Cabrini’s fine arts department, chaired by Dr. Adeline Bethany, hosted an art exhibit this past Sunday, Sept.14 where the public and Cabrini community could come meet and greet 28-year-old artist Tom Walton.
The event was held in the art gallery on the second floor of the Holy Spirit Library. Nine of Walton’s original works, consisting of mostly paintings, were displayed. Walton’s mother and best friend Dave Campbell also joined the mix of guests in attendance.
Walton was offered the opportunity to come to Cabrini from assistant professor of studio art Nick Jacques when asked why he picked Walton out of all the young and upcoming artists out there Jacques said, “Tom was a year behind me in the graduate program at the Pennsylvania Academy of the Fine Arts. I picked him because his work really reflects the complexities of the human psyche.”
“His use of color in opaque and translucent layers of paint adds a visual and textural variety to the work. It is the kind of work that can really bring our gallery space to life in a way that the whole community can enjoy,” Jacques said.
When describing his individual style, Walton said that he likes painting from observation and trying to capture an honest emotion. “My process is very intuitive. I don’t have an immediate agenda. It’s sort of a process of discovery.”

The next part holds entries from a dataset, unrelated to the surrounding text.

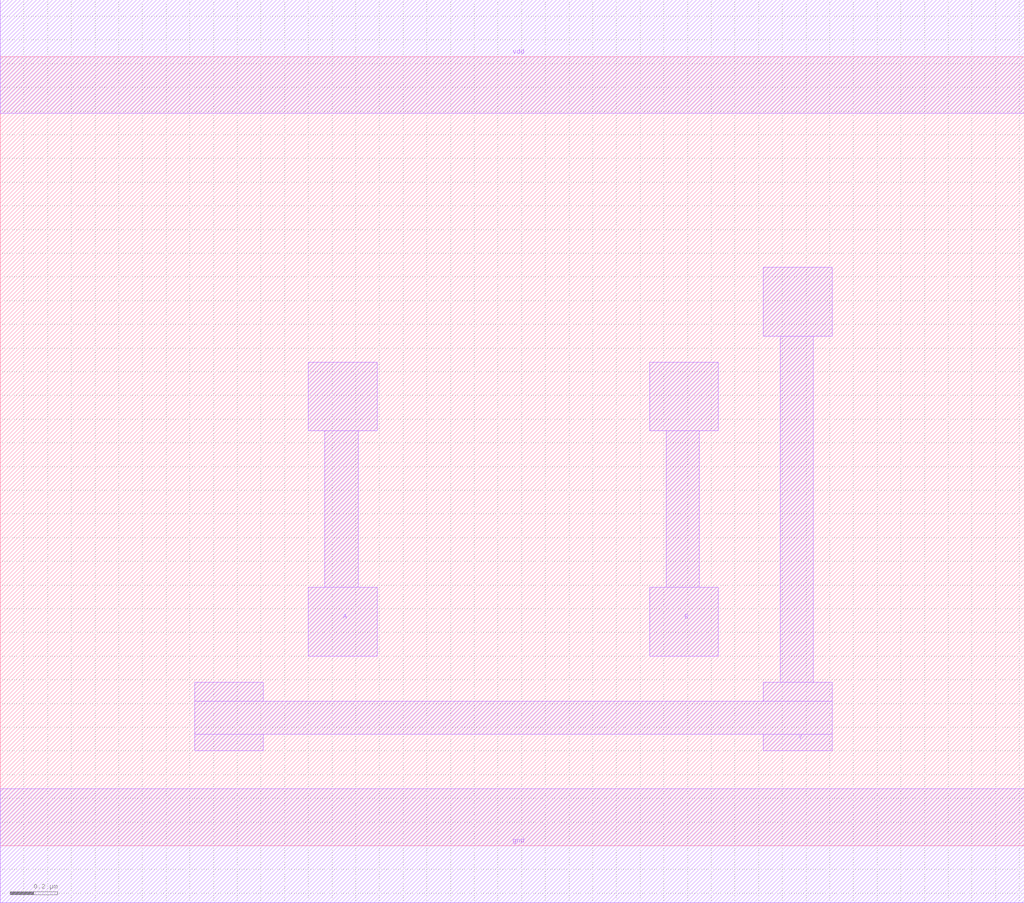
<source format=lef>
VERSION 5.7 ;
  NOWIREEXTENSIONATPIN ON ;
  DIVIDERCHAR "/" ;
  BUSBITCHARS "[]" ;
MACRO NOR2X1
  CLASS CORE ;
  FOREIGN NOR2X1 ;
  ORIGIN 0.000 0.000 ;
  SIZE 4.320 BY 3.330 ;
  SYMMETRY X Y R90 ;
  SITE unit ;
  PIN vdd
    DIRECTION INOUT ;
    USE POWER ;
    SHAPE ABUTMENT ;
    PORT
      LAYER met1 ;
        RECT 0.000 3.090 4.320 3.570 ;
    END
  END vdd
  PIN gnd
    DIRECTION INOUT ;
    USE GROUND ;
    SHAPE ABUTMENT ;
    PORT
      LAYER met1 ;
        RECT 0.000 -0.240 4.320 0.240 ;
    END
  END gnd
  PIN Y
    DIRECTION INOUT ;
    USE SIGNAL ;
    SHAPE ABUTMENT ;
    PORT
      LAYER met1 ;
        RECT 3.220 2.150 3.510 2.440 ;
        RECT 3.290 0.690 3.430 2.150 ;
        RECT 0.820 0.610 1.110 0.690 ;
        RECT 3.220 0.610 3.510 0.690 ;
        RECT 0.820 0.470 3.510 0.610 ;
        RECT 0.820 0.400 1.110 0.470 ;
        RECT 3.220 0.400 3.510 0.470 ;
    END
  END Y
  PIN A
    DIRECTION INOUT ;
    USE SIGNAL ;
    SHAPE ABUTMENT ;
    PORT
      LAYER met1 ;
        RECT 1.300 1.750 1.590 2.040 ;
        RECT 1.370 1.090 1.510 1.750 ;
        RECT 1.300 0.800 1.590 1.090 ;
    END
  END A
  PIN B
    DIRECTION INOUT ;
    USE SIGNAL ;
    SHAPE ABUTMENT ;
    PORT
      LAYER met1 ;
        RECT 2.740 1.750 3.030 2.040 ;
        RECT 2.810 1.090 2.950 1.750 ;
        RECT 2.740 0.800 3.030 1.090 ;
    END
  END B
END NOR2X1
END LIBRARY


</source>
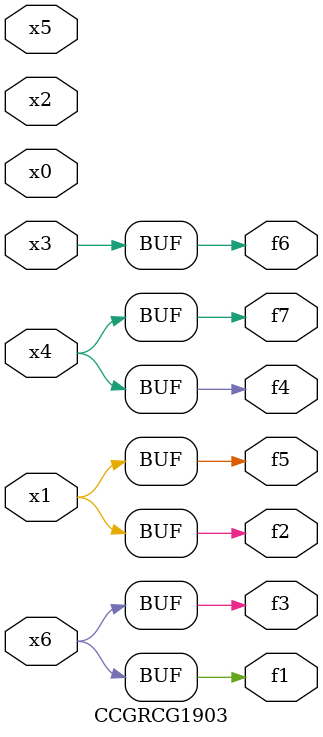
<source format=v>
module CCGRCG1903(
	input x0, x1, x2, x3, x4, x5, x6,
	output f1, f2, f3, f4, f5, f6, f7
);
	assign f1 = x6;
	assign f2 = x1;
	assign f3 = x6;
	assign f4 = x4;
	assign f5 = x1;
	assign f6 = x3;
	assign f7 = x4;
endmodule

</source>
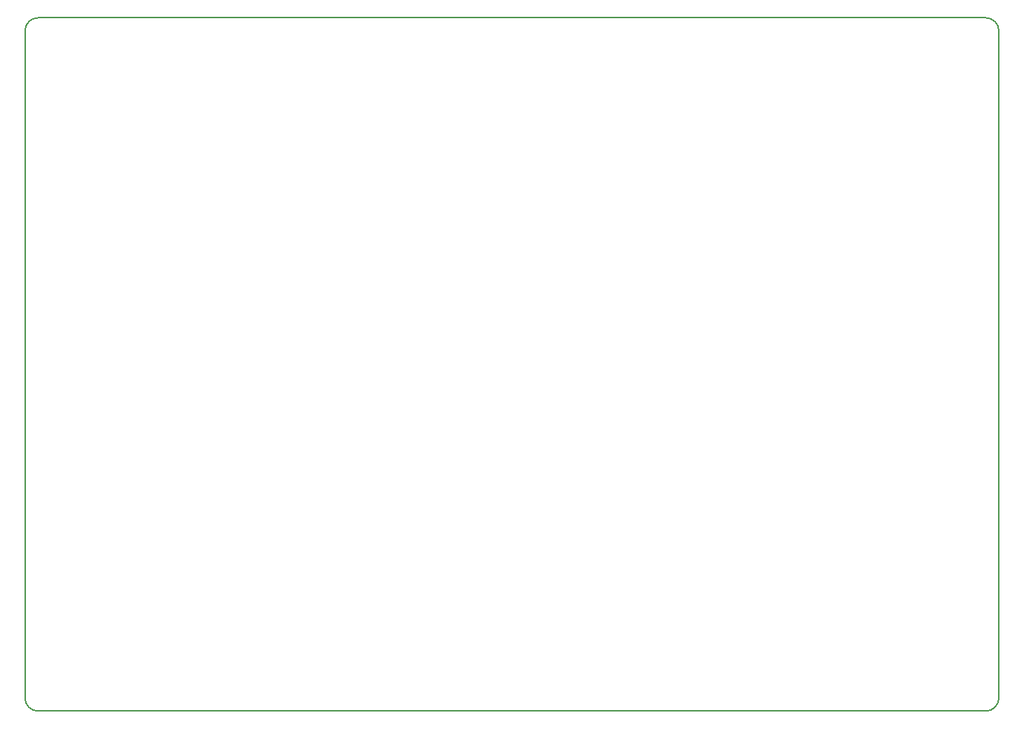
<source format=gbr>
%TF.GenerationSoftware,Novarm,DipTrace,3.3.1.1*%
%TF.CreationDate,2019-02-09T17:58:55-08:00*%
%FSLAX26Y26*%
%MOIN*%
%TF.FileFunction,Profile*%
%TF.Part,Single*%
%ADD11C,0.005512*%
G75*
G01*
%LPD*%
X456500Y394000D2*
D11*
X4966500D1*
G03X5029000Y456500I0J62500D01*
G01*
Y3631500D1*
G03X4966500Y3694000I-62500J0D01*
G01*
X456500D1*
G03X394000Y3631500I0J-62500D01*
G01*
Y456500D1*
G03X456500Y394000I62500J0D01*
G01*
M02*

</source>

Sarah Playdell, Walton’s mother, said, “It was a no brainer that he was going to be an artist of some kind. When he was 3 years old he use to sit on the curb and examine sticks and stones. I didn’t realize anything unusual about it until I had more kids. They just walked down sidewalks.”
Walton said that since the last art movement was abstract modernism, if you go to a big city such as New York, you are more likely see work that is satirical and ironic. His work however is more representational and he knew that would create a lot of “static.”

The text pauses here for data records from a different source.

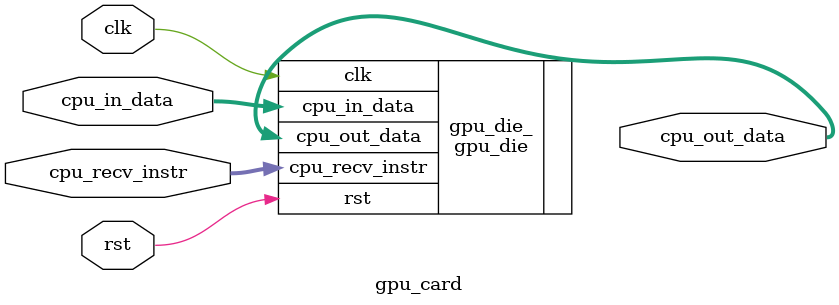
<source format=sv>
module gpu_card(
    input clk,
    input rst,
    input [31:0] cpu_recv_instr,  
    input [31:0] cpu_in_data,
    output reg [31:0] cpu_out_data
);
    gpu_die gpu_die_(
        .clk(clk),
        .rst(rst),
        .cpu_recv_instr(cpu_recv_instr),
        .cpu_in_data(cpu_in_data),
        .cpu_out_data(cpu_out_data)
    );

    // global_mem will go here
    // global_mem global_mem_();
endmodule

</source>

“I think I paint in a sculptal fashion. I find myself being concerned with the placement of forms rather than rendering,” Walton said.
He went on to explain that rendering is to describe and focus on the details and the shifting of minute tones rather than what he does, which is to focus on the relationship to space.
Walton, now a resident of Philadelphia, did not always desire and strive to be a painter. He used to dream of being a cartoonist and from seventh grade to high school was inspired by Bill Watterson who drew Walton’s favorite comic strip “Calvin and Hobbes.”
Painting entered Walton’s life in a serious way at the tender age of 16, when he took part in a work/internship program in high school and was granted the opportunity to work with artist Carol Pittore for two weeks.
In those two weeks, Walton drew a model for a total of 80 hours and completed an hour- long portrait each night. He ended up staying with Carol for the whole summer where he became very obsessive and drew every day.
Walton’s obsessive work ethic resulted in a breakdown that occurred when he was off at boarding school in England. The then 16-year-old took a year off before heading to the Rhode Island School of Design.
There Walton spent more time defending his work than anything but by the time he reached the Pennsylvania Academy of Fine Arts for graduate school he made the break- though realization that his work was expressive not conservative, as he had previously had thought.
Tony Girolo, adjunct professor of studio art who also attended the academy, said of Walton style and his work, “He’s a really good figurative painter. There’s a psychological aspect like a mood that comes from the academy but also transcends it.”
When talking about trying to capture the meaning behind his paintings, Walton said, “I wouldn’t illustrate it. I would just find it out as I painted it. My process is very intuitive.”
The more time that passes, the easier Walton finds it to be able to stand back from his work and tell his audience what he was trying to capture in regards to the emotions of the people he’s drawing and the objects that represent something deeper such as a themed moment in time.
One painting, of Walton’s little brother sitting on a chair in his house with a sports bag at his feet represents coming of age, starting high school and being at home but still having that sense of leaving.
Another of a chair with two sneakers on it up high and a pair of high heels off to the side on the floor were what he themed “missteps” representing a lack of communication in the relationship because the shoes are on two separate planes.
“Some paintings end up being like novels and some end up being like poems, so I either keep the one or keep pushing harder for the other,” Walton said.
Walton’s art exhibit is scheduled to be displayed in the art gallery on the second floor of the library until Oct. 12.